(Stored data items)
Segment Open

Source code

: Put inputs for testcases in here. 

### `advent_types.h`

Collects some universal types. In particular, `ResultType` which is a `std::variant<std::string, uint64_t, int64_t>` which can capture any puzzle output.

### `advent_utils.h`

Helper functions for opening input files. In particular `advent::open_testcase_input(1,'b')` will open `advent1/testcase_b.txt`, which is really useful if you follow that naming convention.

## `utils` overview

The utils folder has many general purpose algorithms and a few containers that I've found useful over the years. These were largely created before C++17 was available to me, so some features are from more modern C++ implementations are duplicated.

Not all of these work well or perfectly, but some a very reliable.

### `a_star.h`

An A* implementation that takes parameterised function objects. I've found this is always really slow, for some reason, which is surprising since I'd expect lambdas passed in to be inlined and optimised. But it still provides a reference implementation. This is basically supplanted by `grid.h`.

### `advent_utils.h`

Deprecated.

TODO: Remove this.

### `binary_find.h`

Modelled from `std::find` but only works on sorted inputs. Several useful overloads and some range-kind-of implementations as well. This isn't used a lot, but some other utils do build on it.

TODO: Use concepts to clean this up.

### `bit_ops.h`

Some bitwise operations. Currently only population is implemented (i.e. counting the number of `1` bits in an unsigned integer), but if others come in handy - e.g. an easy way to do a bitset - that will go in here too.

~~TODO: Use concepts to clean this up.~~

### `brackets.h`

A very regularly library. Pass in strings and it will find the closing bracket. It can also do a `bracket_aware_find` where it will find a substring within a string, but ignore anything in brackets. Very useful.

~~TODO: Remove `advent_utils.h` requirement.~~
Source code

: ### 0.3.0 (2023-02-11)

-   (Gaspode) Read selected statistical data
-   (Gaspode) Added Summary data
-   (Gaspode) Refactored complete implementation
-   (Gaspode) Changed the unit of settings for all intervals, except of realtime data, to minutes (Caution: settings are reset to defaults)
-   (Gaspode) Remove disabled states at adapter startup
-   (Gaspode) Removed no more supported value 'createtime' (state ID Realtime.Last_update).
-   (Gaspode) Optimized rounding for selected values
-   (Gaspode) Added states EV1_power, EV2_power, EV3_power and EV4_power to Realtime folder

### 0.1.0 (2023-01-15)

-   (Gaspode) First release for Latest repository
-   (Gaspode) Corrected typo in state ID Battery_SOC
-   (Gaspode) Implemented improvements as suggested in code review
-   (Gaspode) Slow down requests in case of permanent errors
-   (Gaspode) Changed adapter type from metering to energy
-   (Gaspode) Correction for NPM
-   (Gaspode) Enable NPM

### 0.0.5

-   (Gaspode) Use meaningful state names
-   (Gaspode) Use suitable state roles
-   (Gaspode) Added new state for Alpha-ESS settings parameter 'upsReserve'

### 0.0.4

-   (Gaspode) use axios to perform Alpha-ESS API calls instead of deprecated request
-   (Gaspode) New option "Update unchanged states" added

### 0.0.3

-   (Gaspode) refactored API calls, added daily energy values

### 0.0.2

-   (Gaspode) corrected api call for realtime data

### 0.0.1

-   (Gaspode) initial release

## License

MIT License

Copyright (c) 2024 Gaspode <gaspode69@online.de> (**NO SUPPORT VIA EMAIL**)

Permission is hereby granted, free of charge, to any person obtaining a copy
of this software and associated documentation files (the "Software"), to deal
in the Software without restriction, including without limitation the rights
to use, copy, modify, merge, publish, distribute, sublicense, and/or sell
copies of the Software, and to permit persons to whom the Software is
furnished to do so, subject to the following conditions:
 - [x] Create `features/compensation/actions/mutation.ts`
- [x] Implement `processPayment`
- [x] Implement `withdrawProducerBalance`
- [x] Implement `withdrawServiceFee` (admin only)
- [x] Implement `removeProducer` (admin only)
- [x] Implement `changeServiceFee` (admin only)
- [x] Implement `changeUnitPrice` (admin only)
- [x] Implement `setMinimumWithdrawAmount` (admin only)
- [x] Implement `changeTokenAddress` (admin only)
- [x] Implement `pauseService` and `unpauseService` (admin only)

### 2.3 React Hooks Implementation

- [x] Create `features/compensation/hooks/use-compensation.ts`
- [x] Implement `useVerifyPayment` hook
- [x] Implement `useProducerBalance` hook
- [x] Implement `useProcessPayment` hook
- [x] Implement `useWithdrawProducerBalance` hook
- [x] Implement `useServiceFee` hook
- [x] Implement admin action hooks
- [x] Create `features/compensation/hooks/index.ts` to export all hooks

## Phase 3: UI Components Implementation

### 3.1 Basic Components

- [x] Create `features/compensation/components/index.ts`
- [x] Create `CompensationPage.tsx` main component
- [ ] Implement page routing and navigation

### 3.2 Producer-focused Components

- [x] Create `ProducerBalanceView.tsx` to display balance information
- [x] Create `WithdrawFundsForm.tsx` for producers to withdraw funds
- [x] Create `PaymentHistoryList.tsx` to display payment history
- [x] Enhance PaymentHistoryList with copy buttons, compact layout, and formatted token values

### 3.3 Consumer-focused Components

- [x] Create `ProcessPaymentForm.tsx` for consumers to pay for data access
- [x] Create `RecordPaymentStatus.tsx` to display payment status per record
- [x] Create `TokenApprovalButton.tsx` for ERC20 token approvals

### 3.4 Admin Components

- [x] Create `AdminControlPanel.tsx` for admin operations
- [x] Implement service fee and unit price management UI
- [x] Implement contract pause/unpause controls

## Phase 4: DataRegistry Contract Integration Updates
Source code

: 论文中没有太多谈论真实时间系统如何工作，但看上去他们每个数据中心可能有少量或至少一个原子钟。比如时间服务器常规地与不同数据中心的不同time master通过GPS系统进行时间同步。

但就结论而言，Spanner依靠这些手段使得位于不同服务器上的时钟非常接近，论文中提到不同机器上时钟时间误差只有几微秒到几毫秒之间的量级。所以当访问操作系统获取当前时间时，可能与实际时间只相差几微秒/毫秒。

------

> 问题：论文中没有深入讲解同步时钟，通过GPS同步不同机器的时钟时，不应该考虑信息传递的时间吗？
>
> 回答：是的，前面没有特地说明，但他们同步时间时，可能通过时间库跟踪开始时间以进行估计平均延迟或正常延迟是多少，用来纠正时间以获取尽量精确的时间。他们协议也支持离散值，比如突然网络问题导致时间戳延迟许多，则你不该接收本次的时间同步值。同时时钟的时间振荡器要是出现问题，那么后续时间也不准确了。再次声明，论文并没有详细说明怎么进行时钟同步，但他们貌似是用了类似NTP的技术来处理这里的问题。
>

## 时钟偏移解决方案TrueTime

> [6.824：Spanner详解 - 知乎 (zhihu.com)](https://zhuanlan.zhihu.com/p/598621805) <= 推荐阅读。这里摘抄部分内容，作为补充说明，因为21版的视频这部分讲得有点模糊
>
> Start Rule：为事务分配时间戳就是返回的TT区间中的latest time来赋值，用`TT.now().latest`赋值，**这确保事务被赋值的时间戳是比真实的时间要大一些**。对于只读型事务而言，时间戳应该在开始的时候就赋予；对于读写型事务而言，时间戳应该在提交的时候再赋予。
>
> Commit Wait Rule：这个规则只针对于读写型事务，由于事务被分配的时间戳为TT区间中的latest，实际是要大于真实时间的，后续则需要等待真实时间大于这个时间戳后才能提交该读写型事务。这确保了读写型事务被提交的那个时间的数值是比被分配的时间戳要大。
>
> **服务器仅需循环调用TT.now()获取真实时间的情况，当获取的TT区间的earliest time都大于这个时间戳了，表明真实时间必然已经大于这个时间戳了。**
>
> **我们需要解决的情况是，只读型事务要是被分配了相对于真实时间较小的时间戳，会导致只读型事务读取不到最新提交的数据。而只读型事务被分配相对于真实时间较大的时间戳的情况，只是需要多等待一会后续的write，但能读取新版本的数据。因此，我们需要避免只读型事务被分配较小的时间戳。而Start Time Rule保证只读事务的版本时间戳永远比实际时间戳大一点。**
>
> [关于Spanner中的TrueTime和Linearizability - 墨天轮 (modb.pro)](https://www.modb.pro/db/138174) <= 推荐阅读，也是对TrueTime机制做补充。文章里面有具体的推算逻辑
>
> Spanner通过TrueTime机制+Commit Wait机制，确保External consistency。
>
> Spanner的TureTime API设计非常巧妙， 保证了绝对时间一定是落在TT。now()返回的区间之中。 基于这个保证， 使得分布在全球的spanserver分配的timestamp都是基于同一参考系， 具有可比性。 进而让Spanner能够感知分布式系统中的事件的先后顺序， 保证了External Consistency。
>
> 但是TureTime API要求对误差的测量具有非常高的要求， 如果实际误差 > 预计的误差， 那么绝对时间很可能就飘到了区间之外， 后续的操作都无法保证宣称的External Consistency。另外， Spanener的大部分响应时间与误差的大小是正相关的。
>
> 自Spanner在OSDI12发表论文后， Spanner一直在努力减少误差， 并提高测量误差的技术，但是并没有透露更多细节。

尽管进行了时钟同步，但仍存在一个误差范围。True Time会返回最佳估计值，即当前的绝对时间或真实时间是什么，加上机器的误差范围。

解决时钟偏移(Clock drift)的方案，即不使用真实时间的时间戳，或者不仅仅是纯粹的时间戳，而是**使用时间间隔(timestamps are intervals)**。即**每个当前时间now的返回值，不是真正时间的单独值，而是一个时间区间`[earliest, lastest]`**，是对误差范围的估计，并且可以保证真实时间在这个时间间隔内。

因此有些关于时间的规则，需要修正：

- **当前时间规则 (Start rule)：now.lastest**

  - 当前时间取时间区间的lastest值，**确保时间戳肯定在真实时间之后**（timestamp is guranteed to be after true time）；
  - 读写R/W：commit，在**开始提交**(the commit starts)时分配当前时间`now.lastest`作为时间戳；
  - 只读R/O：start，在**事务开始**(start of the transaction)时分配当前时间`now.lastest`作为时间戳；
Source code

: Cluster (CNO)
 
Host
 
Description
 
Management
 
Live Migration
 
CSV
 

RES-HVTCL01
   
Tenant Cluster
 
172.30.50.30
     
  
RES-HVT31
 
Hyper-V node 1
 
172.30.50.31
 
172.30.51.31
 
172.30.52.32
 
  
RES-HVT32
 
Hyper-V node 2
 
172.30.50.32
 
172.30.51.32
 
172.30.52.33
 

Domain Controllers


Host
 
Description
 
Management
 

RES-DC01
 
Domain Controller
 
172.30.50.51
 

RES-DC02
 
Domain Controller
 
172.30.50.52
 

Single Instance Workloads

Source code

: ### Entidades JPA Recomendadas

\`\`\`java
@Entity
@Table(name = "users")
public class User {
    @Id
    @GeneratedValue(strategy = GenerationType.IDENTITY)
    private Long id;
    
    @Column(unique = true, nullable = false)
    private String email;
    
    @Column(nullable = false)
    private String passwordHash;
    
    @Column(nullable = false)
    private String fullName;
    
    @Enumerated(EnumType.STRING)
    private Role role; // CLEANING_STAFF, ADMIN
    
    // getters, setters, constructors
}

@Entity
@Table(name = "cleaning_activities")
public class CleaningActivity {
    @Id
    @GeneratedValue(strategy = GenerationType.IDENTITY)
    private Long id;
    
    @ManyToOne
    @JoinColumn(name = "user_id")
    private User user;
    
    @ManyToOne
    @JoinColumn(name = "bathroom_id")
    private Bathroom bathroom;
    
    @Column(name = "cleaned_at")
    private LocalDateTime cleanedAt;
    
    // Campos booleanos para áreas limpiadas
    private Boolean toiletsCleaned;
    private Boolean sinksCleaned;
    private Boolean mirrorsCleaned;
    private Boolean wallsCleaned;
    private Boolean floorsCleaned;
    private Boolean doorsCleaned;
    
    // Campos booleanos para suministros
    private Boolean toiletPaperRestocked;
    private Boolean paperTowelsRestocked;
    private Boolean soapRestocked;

Segment Closed

Directive | Copy out the lines from the one containing "Some bitwise operations." through the one containing "### 0.3.0 (2023-02-11)", unchanged.

Response |
Some bitwise operations. Currently only population is implemented (i.e. counting the number of `1` bits in an unsigned integer), but if others come in handy - e.g. an easy way to do a bitset - that will go in here too.

~~TODO: Use concepts to clean this up.~~

### `brackets.h`

A very regularly library. Pass in strings and it will find the closing bracket. It can also do a `bracket_aware_find` where it will find a substring within a string, but ignore anything in brackets. Very useful.

~~TODO: Remove `advent_utils.h` requirement.~~
Source code

: ### 0.3.0 (2023-02-11)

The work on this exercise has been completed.